We moved to Ottawa in 1987 to a custom-designed, new constructed house and there faced a completely empty canvas of back, front and side yards. I won’t recount all of those thirty years of effort but to say that they became quite wonderful in their mature state. The first project was installing two conifer trees in the back yard – and I was quite conscious of the two blue spruces Dad would have planted in his first house in 1944. Marlene was so enamoured with the boxed vegetable gardens in Oakville that a boxed garden was the next thing we constructed, this time with asparagu, not raspberry canes. When our Poodle, Winston, died in 1989 I planted two apple trees, one to mark his grave and the other to serve as a pollinator. His young nephew, Spencer destroyed both so I had to plant replacement trees the following year. The second tree grew to be the perfect climber for grandchildren, and it became Spencer’s grave marker 13 years later. It troubled me a bit to leave those two family members behind when I moved from 24 Stapledon in 2018.
My gardening days were done when I moved to the rental townhouse. I had not the energy nor the interest for ornamental gardens anymore. Nor, obviously, the space. But I did have a landscaper make some minor layout changes, front and back, laid paving stones to support seven large pots for roses, a Rose of Sharon, and a few Dahlia.

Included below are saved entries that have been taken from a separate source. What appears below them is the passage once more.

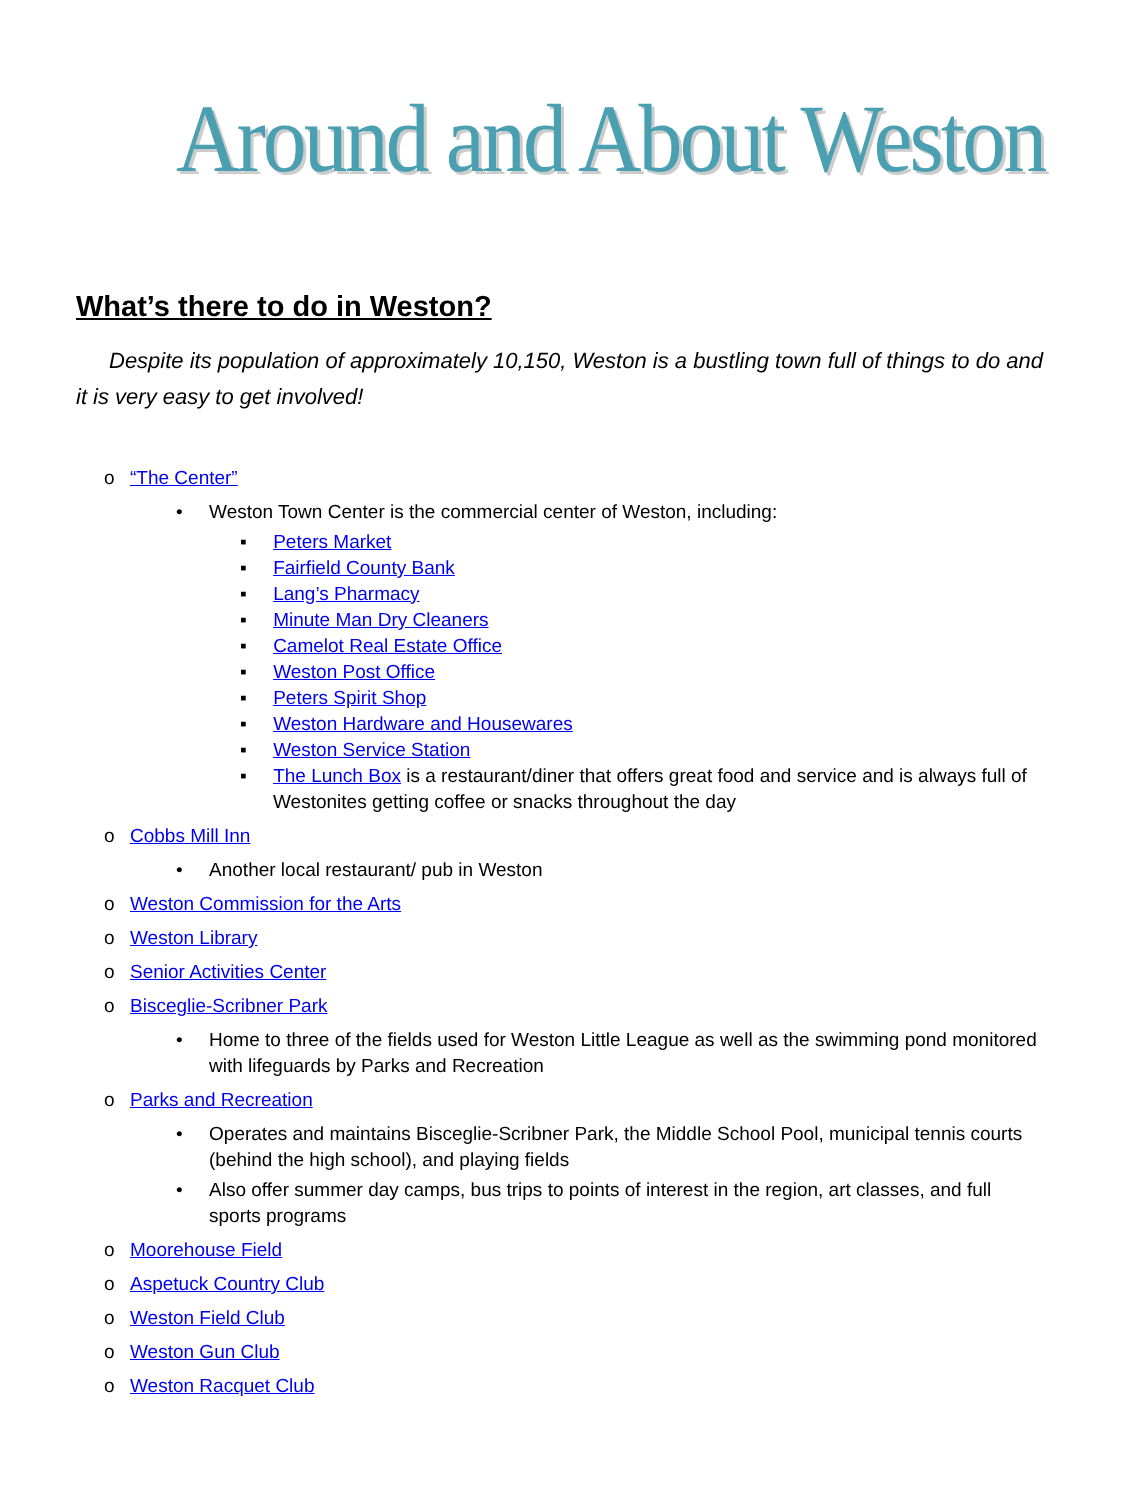Around and About Weston
What’s there to do in Weston?
Despite its population of approximately 10,150, Weston is a bustling town full of things to do and it is very easy to get involved!
o “The Center”
• Weston Town Center is the commercial center of Weston, including:
▪ Peters Market
▪ Fairfield County Bank
▪ Lang’s Pharmacy
▪ Minute Man Dry Cleaners
▪ Camelot Real Estate Office
▪ Weston Post Office
▪ Peters Spirit Shop
▪ Weston Hardware and Housewares
▪ Weston Service Station
▪ The Lunch Box is a restaurant/diner that offers great food and service and is always full of Westonites getting coffee or snacks throughout the day
o Cobbs Mill Inn
• Another local restaurant/ pub in Weston
o Weston Commission for the Arts
o Weston Library
o Senior Activities Center
o Bisceglie-Scribner Park
• Home to three of the fields used for Weston Little League as well as the swimming pond monitored with lifeguards by Parks and Recreation
o Parks and Recreation
• Operates and maintains Bisceglie-Scribner Park, the Middle School Pool, municipal tennis courts (behind the high school), and playing fields
• Also offer summer day camps, bus trips to points of interest in the region, art classes, and full sports programs
o Moorehouse Field
o Aspetuck Country Club
o Weston Field Club
o Weston Gun Club
o Weston Racquet Club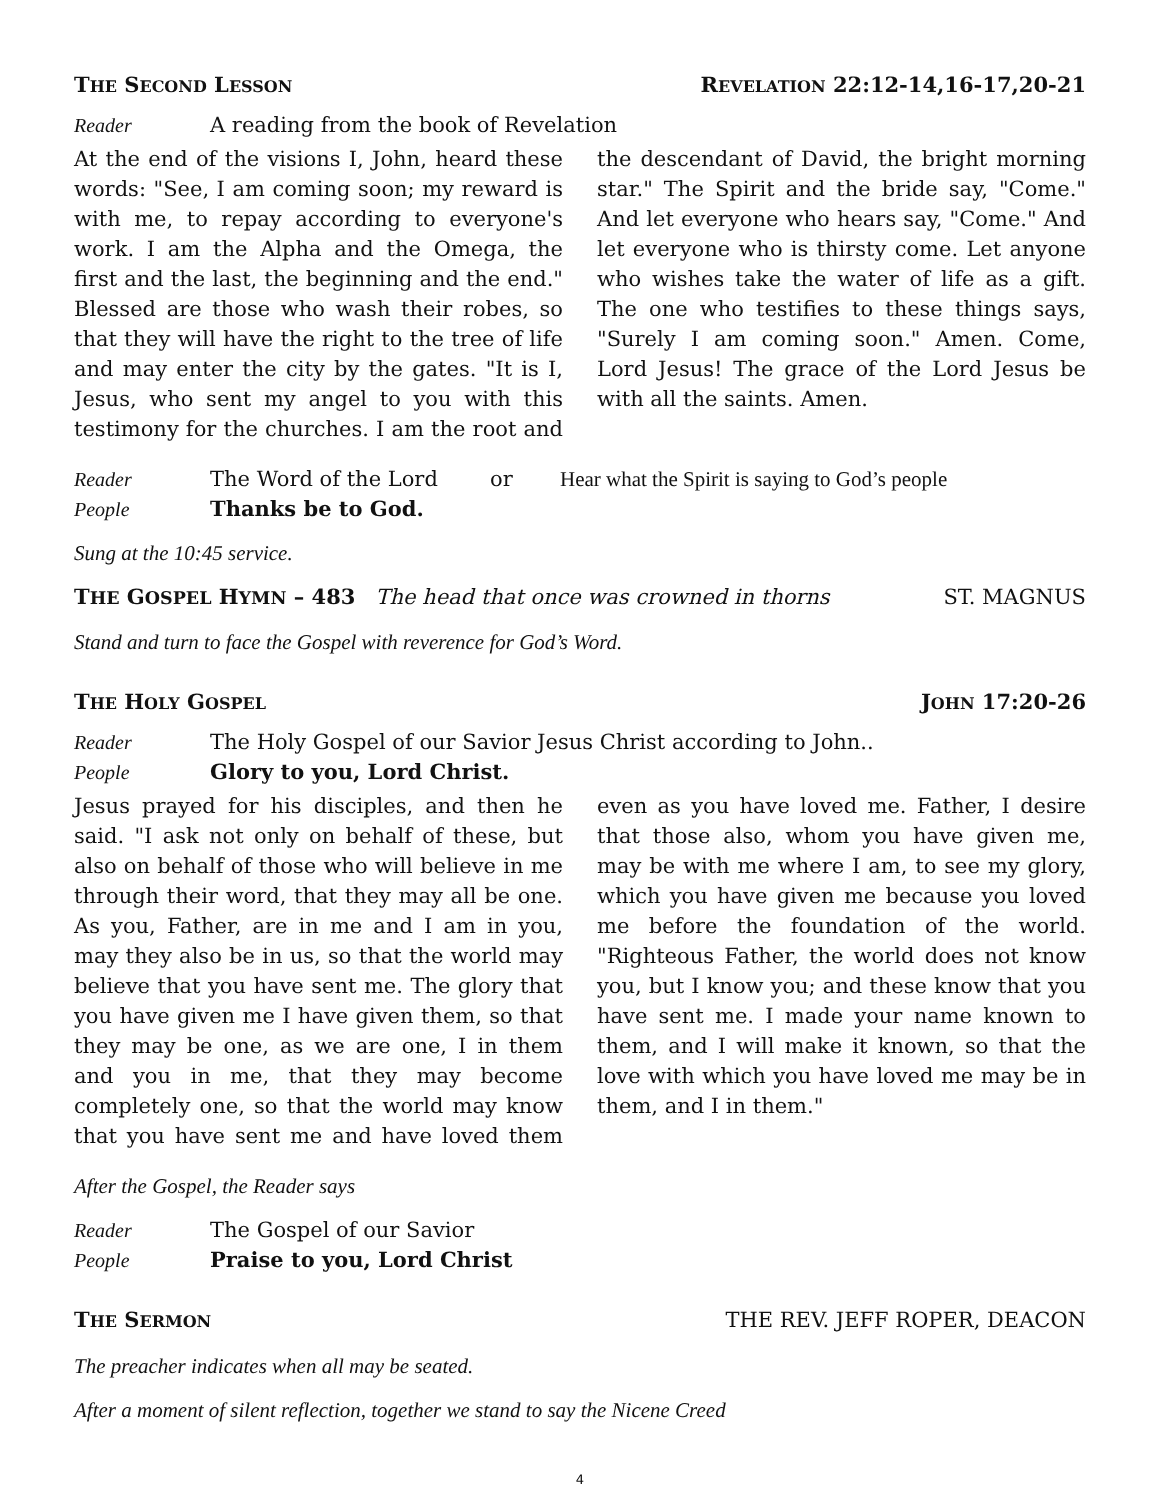THE SECOND LESSON REVELATION 22:12-14,16-17,20-21
Reader A reading from the book of Revelation
At the end of the visions I, John, heard these words: "See, I am coming soon; my reward is with me, to repay according to everyone's work. I am the Alpha and the Omega, the first and the last, the beginning and the end." Blessed are those who wash their robes, so that they will have the right to the tree of life and may enter the city by the gates. "It is I, Jesus, who sent my angel to you with this testimony for the churches. I am the root and the descendant of David, the bright morning star." The Spirit and the bride say, "Come." And let everyone who hears say, "Come." And let everyone who is thirsty come. Let anyone who wishes take the water of life as a gift. The one who testifies to these things says, "Surely I am coming soon." Amen. Come, Lord Jesus! The grace of the Lord Jesus be with all the saints. Amen.
Reader The Word of the Lord or Hear what the Spirit is saying to God’s people
People Thanks be to God.
Sung at the 10:45 service.
THE GOSPEL HYMN – 483 The head that once was crowned in thorns ST. MAGNUS
Stand and turn to face the Gospel with reverence for God’s Word.
THE HOLY GOSPEL JOHN 17:20-26
Reader The Holy Gospel of our Savior Jesus Christ according to John..
People Glory to you, Lord Christ.
Jesus prayed for his disciples, and then he said. "I ask not only on behalf of these, but also on behalf of those who will believe in me through their word, that they may all be one. As you, Father, are in me and I am in you, may they also be in us, so that the world may believe that you have sent me. The glory that you have given me I have given them, so that they may be one, as we are one, I in them and you in me, that they may become completely one, so that the world may know that you have sent me and have loved them even as you have loved me. Father, I desire that those also, whom you have given me, may be with me where I am, to see my glory, which you have given me because you loved me before the foundation of the world. "Righteous Father, the world does not know you, but I know you; and these know that you have sent me. I made your name known to them, and I will make it known, so that the love with which you have loved me may be in them, and I in them."
After the Gospel, the Reader says
Reader The Gospel of our Savior
People Praise to you, Lord Christ
THE SERMON THE REV. JEFF ROPER, DEACON
The preacher indicates when all may be seated.
After a moment of silent reflection, together we stand to say the Nicene Creed
4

But these pots resulted in the annual migration each fall and spring to the garage and back. I have not been able to completely escape the hard labour of gardening.
So what are the philosophical, psychological and therapeutic benefits of gardening: well, two actually: gardening is physical work and gives the body and mind a sense of completion and satisfaction in the immediate effect. But it also derives long term and deferred satisfaction. You plant tulip bulbs in the fall and they emerge in the spring to give you postponed pleasure; you plant roses and care and nurture them all summer, and mulch and treat them to over-winter, and they reward you by coming back each spring. This is Ecclesiastes: to everything there is a season…
I wonder how many seasons I have left. I suppose I can always conscript help wth those pots, maybe inculcate the pleasure of gardening in my grandchildren.